Buy Peril at End House: Amazon / Flipkart
Pages: 287
First published: 1932

As for The Murder of Roger Ackroyd, I loved reading it much more than Peril at End House. Roger Ackroyd is apparently one of Christie’s masterpieces. Here, Hercule Poirot has "retired" and gone to live in a small town where he hopes to hide his identity (and ends up being thought of as a retired hairdresser, thanks to his fabulous waxy moustache!). Of course, mysteries follow detectives. Soon, there is a suicide and a murder, and Hercule Poirot is called to help.

This story was interesting right from the beginning. The narrator is one of the townspeople, a doctor, who takes the place of Poirot's friend Hastings (as much as a stranger is capable, that is). The narrator, Dr Sheppard, had been to dine with Roger Ackroyd, one of the rich men in town. Ackroyd had been tense and had wanted to share a secret with Dr Sheppard, but he is prevented from doing so. Later that night the doctor receives a phone call that Ackroyd has been murdered, and a most intriguing story follows.

What with Poirot’s methods of working and so many clues and suspects, the readers just can’t get enough of the story. It’s no wonder the book is considered wonderful. It just is. For a change, I’m quite at a loss for words to describe the book. Towards the end, I began to feel apprehensive about the ending, and I dearly wished it to not be what I thought it would be, and it was a disappointment when it turned out to be exactly what I dreaded. Again, that feeling of wanting to re-read the book!

Buy The Murder of Roger Ackroyd: Amazon 
Pages: 368
First published: 1926

General comments
Poirot seemed to resemble Sherlock in the sense of arriving at the solution by thinking. However, Poirot is a proponent of utilising one's "little grey cells" (of the brain) and has the habit of arriving at the solution by taking into consideration every single truth/fact and going by "method". He is great at human psychology, which makes his problem-solving all the more alluring!

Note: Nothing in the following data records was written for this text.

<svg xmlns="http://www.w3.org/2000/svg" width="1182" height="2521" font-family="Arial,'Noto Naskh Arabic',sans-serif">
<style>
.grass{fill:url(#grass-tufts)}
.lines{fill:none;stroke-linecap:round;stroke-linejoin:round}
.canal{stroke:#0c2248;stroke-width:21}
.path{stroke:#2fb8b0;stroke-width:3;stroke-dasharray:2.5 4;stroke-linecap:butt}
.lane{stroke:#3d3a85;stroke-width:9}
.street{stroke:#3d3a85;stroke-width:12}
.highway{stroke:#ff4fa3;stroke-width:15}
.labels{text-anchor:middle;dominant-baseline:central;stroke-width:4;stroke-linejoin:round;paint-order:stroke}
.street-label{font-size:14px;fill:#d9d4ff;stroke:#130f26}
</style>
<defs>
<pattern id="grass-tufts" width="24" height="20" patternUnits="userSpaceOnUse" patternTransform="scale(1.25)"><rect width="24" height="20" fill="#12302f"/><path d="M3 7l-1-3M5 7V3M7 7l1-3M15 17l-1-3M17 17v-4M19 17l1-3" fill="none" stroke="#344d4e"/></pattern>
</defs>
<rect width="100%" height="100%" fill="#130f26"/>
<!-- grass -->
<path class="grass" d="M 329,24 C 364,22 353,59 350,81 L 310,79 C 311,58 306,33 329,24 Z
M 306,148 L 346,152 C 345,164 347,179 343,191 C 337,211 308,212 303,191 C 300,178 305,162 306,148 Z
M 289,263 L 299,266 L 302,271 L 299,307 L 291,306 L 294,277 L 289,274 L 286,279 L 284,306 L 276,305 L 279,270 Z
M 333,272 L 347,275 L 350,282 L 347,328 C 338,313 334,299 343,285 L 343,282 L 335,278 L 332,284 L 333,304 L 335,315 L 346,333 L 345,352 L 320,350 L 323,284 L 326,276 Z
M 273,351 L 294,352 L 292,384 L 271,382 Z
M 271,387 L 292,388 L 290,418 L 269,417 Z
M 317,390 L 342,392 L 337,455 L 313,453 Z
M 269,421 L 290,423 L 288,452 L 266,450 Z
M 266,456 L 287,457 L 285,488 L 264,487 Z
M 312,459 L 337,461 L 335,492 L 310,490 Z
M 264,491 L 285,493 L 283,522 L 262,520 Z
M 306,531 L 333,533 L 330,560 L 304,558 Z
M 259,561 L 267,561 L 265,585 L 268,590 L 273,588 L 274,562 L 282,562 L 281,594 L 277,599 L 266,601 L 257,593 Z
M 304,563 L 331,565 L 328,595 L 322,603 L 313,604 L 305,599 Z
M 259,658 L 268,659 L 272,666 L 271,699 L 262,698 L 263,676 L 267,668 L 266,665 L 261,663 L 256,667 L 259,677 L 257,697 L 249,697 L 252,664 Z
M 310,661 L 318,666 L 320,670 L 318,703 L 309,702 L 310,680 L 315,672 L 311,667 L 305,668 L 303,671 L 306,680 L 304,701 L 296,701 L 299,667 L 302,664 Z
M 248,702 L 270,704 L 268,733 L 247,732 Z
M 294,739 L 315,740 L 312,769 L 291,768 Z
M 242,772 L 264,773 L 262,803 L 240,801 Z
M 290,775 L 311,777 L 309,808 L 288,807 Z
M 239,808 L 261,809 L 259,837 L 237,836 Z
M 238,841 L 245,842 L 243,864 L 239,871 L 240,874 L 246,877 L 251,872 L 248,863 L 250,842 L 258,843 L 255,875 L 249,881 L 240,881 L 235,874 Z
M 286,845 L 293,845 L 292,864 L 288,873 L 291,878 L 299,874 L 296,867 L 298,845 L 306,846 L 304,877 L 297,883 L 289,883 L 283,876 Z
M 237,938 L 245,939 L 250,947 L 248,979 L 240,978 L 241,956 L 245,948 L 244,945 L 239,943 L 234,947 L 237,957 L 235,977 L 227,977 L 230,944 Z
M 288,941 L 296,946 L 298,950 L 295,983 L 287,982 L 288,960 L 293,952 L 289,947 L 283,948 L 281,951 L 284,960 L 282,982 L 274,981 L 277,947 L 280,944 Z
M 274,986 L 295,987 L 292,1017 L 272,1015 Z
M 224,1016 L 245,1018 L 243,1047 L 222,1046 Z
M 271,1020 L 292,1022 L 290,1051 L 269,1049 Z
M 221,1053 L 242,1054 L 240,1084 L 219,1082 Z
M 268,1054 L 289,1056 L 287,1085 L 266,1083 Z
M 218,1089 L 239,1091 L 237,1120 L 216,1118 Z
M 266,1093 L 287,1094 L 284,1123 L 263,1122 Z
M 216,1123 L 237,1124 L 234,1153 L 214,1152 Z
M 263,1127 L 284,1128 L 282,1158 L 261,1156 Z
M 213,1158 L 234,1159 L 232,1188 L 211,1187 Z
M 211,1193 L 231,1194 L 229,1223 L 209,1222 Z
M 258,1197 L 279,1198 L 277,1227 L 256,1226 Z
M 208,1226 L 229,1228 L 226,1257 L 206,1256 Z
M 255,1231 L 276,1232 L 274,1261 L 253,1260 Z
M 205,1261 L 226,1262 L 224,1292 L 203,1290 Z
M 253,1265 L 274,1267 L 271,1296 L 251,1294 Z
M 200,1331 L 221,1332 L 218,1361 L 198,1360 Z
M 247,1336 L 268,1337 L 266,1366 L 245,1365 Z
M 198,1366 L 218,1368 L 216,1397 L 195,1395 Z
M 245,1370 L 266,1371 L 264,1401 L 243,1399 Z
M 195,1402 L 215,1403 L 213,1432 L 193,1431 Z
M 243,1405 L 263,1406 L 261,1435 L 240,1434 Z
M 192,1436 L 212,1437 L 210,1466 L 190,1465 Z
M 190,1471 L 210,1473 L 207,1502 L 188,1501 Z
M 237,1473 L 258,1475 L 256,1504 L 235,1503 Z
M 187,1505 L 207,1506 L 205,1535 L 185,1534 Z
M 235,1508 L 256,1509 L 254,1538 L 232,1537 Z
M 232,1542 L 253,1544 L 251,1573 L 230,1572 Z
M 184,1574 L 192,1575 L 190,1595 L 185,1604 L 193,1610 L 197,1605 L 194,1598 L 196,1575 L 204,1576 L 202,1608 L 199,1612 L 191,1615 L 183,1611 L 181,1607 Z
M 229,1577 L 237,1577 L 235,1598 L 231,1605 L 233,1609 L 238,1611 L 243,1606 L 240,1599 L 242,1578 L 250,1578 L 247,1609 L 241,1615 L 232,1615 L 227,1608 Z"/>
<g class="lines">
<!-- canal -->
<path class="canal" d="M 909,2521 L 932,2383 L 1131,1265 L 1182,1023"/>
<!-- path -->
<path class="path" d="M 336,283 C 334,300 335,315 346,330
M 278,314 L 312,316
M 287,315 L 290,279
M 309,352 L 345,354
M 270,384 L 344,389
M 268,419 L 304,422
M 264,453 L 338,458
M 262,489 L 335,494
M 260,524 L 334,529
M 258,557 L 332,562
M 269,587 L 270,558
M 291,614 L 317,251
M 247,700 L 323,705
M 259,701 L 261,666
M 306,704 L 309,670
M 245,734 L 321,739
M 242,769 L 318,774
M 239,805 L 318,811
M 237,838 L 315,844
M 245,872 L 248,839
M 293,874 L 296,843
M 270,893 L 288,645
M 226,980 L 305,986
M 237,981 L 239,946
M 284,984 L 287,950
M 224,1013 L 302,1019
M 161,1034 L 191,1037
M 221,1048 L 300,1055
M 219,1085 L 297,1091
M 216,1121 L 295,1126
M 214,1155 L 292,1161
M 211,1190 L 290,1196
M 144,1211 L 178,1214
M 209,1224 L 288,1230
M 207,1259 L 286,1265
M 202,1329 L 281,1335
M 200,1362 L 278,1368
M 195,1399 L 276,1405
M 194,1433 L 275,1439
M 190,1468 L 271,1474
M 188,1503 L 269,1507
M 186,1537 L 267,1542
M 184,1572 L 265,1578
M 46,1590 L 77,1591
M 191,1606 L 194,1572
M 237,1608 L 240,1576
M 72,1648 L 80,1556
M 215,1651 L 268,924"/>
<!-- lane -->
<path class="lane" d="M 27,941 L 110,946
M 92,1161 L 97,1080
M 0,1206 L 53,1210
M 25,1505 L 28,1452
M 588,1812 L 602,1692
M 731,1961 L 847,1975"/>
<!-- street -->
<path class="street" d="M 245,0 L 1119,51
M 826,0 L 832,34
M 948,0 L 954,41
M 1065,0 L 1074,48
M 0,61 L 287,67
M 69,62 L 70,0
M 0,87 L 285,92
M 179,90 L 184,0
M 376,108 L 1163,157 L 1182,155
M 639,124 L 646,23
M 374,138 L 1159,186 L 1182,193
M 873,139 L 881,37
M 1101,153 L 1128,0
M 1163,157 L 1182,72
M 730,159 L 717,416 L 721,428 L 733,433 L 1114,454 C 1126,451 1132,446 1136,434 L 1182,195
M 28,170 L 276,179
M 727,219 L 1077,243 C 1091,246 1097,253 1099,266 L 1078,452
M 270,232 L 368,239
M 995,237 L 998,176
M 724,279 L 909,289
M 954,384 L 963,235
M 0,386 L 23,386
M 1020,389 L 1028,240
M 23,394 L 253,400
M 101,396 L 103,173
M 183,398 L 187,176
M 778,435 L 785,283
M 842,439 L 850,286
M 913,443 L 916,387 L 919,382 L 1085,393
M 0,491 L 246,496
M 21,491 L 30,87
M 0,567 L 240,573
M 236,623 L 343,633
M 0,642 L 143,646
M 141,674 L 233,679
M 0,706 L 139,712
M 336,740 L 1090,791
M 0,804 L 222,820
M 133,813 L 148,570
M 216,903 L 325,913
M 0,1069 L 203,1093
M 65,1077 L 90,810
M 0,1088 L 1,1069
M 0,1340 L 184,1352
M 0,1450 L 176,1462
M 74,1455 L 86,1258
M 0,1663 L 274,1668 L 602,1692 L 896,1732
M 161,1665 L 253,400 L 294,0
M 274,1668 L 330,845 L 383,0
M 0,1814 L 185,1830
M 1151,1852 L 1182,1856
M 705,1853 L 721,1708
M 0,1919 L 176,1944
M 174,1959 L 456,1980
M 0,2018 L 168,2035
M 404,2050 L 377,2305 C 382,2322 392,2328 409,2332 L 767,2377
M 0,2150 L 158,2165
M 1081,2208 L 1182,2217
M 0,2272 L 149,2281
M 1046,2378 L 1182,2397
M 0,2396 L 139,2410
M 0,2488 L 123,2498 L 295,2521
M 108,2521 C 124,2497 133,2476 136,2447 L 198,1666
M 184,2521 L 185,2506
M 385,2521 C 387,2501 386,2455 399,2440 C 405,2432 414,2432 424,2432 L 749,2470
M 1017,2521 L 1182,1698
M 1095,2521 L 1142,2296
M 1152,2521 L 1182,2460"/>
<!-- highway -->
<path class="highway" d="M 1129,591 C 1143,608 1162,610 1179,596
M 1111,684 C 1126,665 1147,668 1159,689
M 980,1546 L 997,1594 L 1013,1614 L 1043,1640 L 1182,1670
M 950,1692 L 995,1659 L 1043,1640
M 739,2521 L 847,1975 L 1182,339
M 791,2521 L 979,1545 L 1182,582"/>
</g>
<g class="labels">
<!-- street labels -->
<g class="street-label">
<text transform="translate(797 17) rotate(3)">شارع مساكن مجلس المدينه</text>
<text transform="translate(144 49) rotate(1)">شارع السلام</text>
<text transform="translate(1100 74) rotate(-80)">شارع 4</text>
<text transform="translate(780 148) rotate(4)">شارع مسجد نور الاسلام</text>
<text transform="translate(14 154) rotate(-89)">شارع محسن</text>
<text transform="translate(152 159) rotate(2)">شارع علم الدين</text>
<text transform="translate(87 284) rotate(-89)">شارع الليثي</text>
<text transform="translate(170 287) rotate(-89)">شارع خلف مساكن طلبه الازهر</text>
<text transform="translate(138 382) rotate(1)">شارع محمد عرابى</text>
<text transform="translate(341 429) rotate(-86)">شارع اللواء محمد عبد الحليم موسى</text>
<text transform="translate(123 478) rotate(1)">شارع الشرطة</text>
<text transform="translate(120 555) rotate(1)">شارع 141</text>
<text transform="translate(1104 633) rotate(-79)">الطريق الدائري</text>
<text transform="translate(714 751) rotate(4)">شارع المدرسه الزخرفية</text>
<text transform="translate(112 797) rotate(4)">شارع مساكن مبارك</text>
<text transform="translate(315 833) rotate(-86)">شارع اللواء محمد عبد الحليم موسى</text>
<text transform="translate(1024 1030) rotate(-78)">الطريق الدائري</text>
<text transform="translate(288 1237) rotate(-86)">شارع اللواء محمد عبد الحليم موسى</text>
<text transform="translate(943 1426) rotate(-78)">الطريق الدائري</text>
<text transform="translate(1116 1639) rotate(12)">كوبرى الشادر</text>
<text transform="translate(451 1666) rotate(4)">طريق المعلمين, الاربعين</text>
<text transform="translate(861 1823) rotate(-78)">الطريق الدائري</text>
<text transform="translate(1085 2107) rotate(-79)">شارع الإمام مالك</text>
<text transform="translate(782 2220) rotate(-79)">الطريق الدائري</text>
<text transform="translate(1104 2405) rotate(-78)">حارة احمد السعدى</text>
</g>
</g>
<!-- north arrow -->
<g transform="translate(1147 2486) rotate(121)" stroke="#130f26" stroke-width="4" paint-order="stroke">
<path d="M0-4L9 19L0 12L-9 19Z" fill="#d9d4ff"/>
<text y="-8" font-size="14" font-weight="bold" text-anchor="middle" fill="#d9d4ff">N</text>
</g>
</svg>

The best thing about these books is how they are so hard to put down! I have never had more than a few hours' break while reading a book by Agatha Christie. It's true even when I find some things tiresome or the writing 'basic'. The story just keeps having interesting developments, which obviously is testimony to the fact that the stories are real gold. They may seem simple on the surface, but I just love how the author plays around with it!   

I recommend these books to fans of mystery and crime novels. Now I’m going to read some more Agatha Christie.

PS—Poirot is the only fictional character to be honored with a front page obituary on The New York Times. No wonder!

PPS—The print and text quality of the books that I bought needs to be commented upon. It was so disappointing to find that the text had clearly not been proofread or looked at even once before the book was sent off for printing. Gross errors that greatly put me off while reading: sentences ending in a comma instead of a full stop, sentences with either beginning or ending quote marks missing, words spelled wrongly (weeek instead of week! The name Ursula written 'Ursual'). I'm sure the publishers wouldn't have bothered with it considering the brands--Agatha Christie and HarperCollins. Who would bother with typos? And I wasn't even surprised that the book was "For sale in the Indian subcontinent only". Who else accepts such books?